3. An open and obvious condition which is obvious to one exercising ordinary care despite the governmental entity's failure to warn.

. The last condition for absolute immunity requires an "obvious condition" to one "exercising ordinary care." Under this condition, the City of Clinton is not required to warn its residents of the dangerous condition.


. Whether a condition is "obvious" is a question of fact. Huffman v. Walker Jones Equip. Co., 658 So.2d 871, 873 (Miss. 1995); City of Newton, 840 So.2d at 836. A determination of just how "obvious" a condition is turns upon the fact finder's analysis of the evidence presented. Tate v. Southern Jitney Jungle Co., 650 So.2d 1347, 1350 (Miss. 1995) (collecting authorities).

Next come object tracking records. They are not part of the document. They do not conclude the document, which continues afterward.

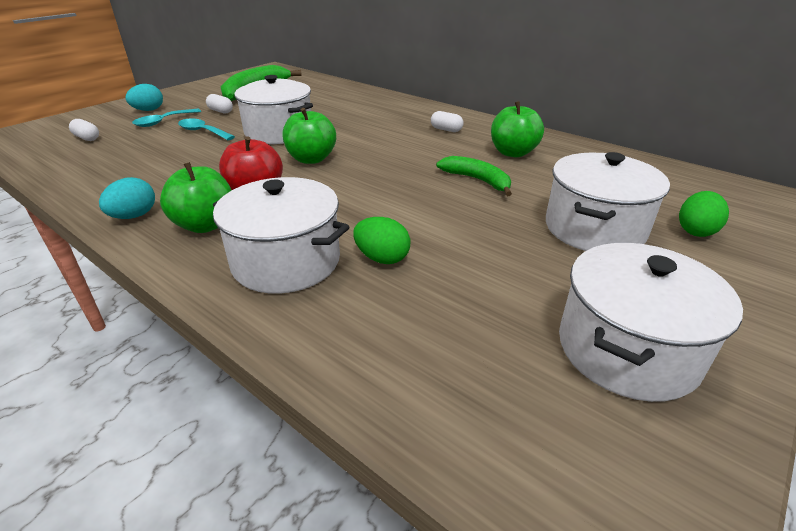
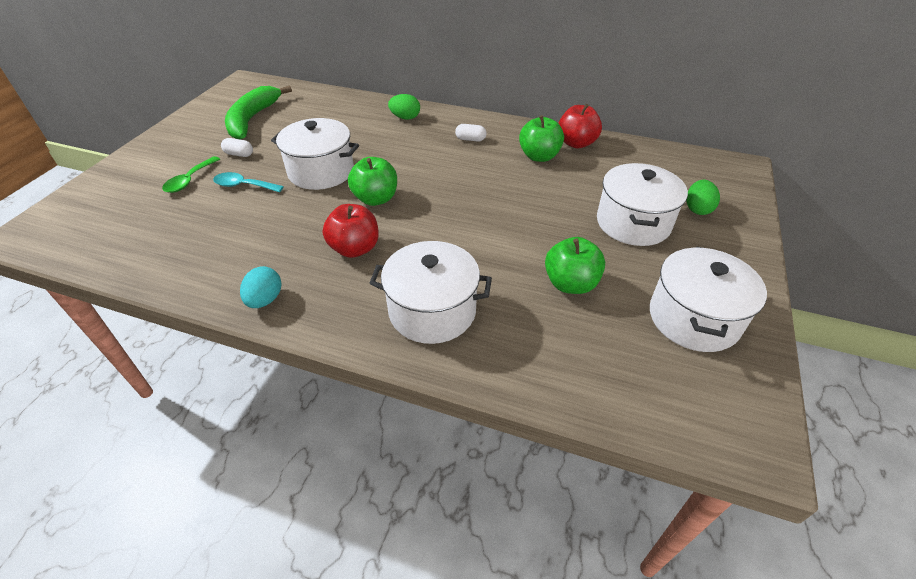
camera: 20 degrees left, 10 degrees up
white capsule [69,119,99,141] -> none
turquoise egg [125,84,163,111] -> none
turquoise spoon [132,109,201,127] -> green spoon [162,156,220,193]
green apple [160,162,231,233] -> green apple moved to [545,237,605,294]
green egg [353,217,410,264] -> green egg moved to [388,94,420,120]
green banana [436,156,512,196] -> none
none -> red apple [558,104,602,148]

. Under the circumstances, the circuit court, as the fact finder, determined that based on the evidence presented the dangerous condition was not "obvious" and that Smith used "ordinary care." His findings are supported by "substantial credible evidence" and should not be disturbed. City of Newton, 840 So.2d at 836. Despite the majority's attempt to misconstrue Smith's testimony, his testimony does not reveal that he was on "notice" of the dangerous condition on the handicap ramp or that such condition was "obvious." The segment of his testimony cited by the majority only proves that Smith was aware of ice on the steps of the municipal court building and not on the handicap ramp of the municipal court building. In fact, Smith's testimony reveals that he was using "ordinary care" by choosing to descend by way of the handicap ramp instead of the steps after having noticed the ice on the steps on his way into the building.


. The trial court heard the testimony of the witnesses and evaluated Smith's claim on a first-hand basis. His findings should be given respect and deference. Accordingly, I would affirm the circuit court's judgment. For the above-stated reasons, I dissent.